**TRECHO FORNECIDO**
>>>

Ainda sobre a linguagem: em seus primeiros livros de ficção é visível o grande esforço de tornar cada frase impactante e esteticamente redonda. Neste livro houve uma depuração, já sinalizada no anterior Do Fundo do Poço Se Vê a Lua. Este é o caminho para onde se dirige sua escrita? Se o esforço era visível, quer dizer que era ruim. Infelizmente, diante das circunstâncias em que me encontro hoje, não dá para saber ao menos se existirá um próximo texto. Cada dia é uma batalha, que não é completamente perdida apenas quando surge espaço suficiente para levar adiante uma narrativa. Mas seria assim mesmo se eu tivesse todo o tempo do mundo. Terminar um livro é quase tão difícil quanto ganhar na loteria.

A peça que fez para a Vertigem foi estímulo fundamental para descobrir um cenário novo para sua narrativa. Por outro lado, mesmo surgindo elementos novos vindo do “real” (bolivianos, coreanos, judeus), você manteve um pé fixo na imaginação, na fantasia — e este é o verdadeiro norte da escrita, menos que a apreensão do “real”. Concorda? Para mim uma coisa não está separada da outra. A imaginação e a realidade vivem trocando fluidos o tempo todo. Se a gente parar para observar, acaba notando que a realidade desenvolveu sua maneira própria de imaginar. É essa capacidade que me interessa, aquilo que Alexander Kluge chama de “o mundo fantástico dos fatos objetivos”.

Um bairro como o Bom Retiro foi salutar para a inspiração? Qualquer escapadela do escritório é boa para a imaginação. Ao sair de casa e andar pela rua é o momento em que escrevo com maior fluência. O problema é que não há registro dessa escrita, então sou obrigado a voltar correndo e anotar antes que as idéias sumam, misturadas à fumaça do cano de escapamento dos carros.

A São Paulo que você apresenta é uma cidade muito mais multicultural e pluralmente étnica do que a cidade normalmente decantada pelos próprios paulistas, orgulhosos de sua NY tupiniquim. Aliás, você, apesar de morar em SP há décadas, não é paulista. Ainda se sente estrangeiro a esta cidade, daí sua compaixão aos gringos que aqui residem? Me sinto estrangeiro em qualquer lugar, principalmente dentro de meu próprio corpo. Tenho lembranças de um corpo que conseguia saltar e nadar sem sentir dores, então me sinto alienado neste corpo, pensando “onde será que meu eu de antigamente fui parar?”. São Paulo é o lugar onde menos me sinto assim, pois com raras exceções ninguém é daqui. Como em toda cidade composta por imigrantes, porém, o nômade chega ao novo mundo e imediatamente o toma para si. É como se tivesse sempre pertencido àquele lugar. Veja só o pensamento racista dos europeus que migraram para São Paulo no início do século 20 em relação aos nordestinos que chegaram depois. É dessa fricção que São Paulo é feita.

<<<

**OS DADOS**
>>>

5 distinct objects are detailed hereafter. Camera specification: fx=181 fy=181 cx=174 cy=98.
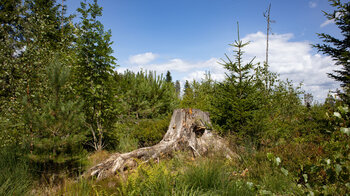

<<<

**REQUISITOS DO EXERCÍCIO**
Escreva um resumo da entrevista em exatamente duas frases.

**SOLUÇÃO ABAIXO**
O escritor afirma que não sabe se existirá um próximo texto, que terminar um livro é quase tão difícil quanto ganhar na loteria e que imaginação e realidade vivem trocando fluidos o tempo todo. Ele conta também que escreve com maior fluência ao andar pela rua, que se sente estrangeiro em qualquer lugar, principalmente no próprio corpo, e que São Paulo, onde com raras exceções ninguém é dali, é feita da fricção entre os grupos de migrantes.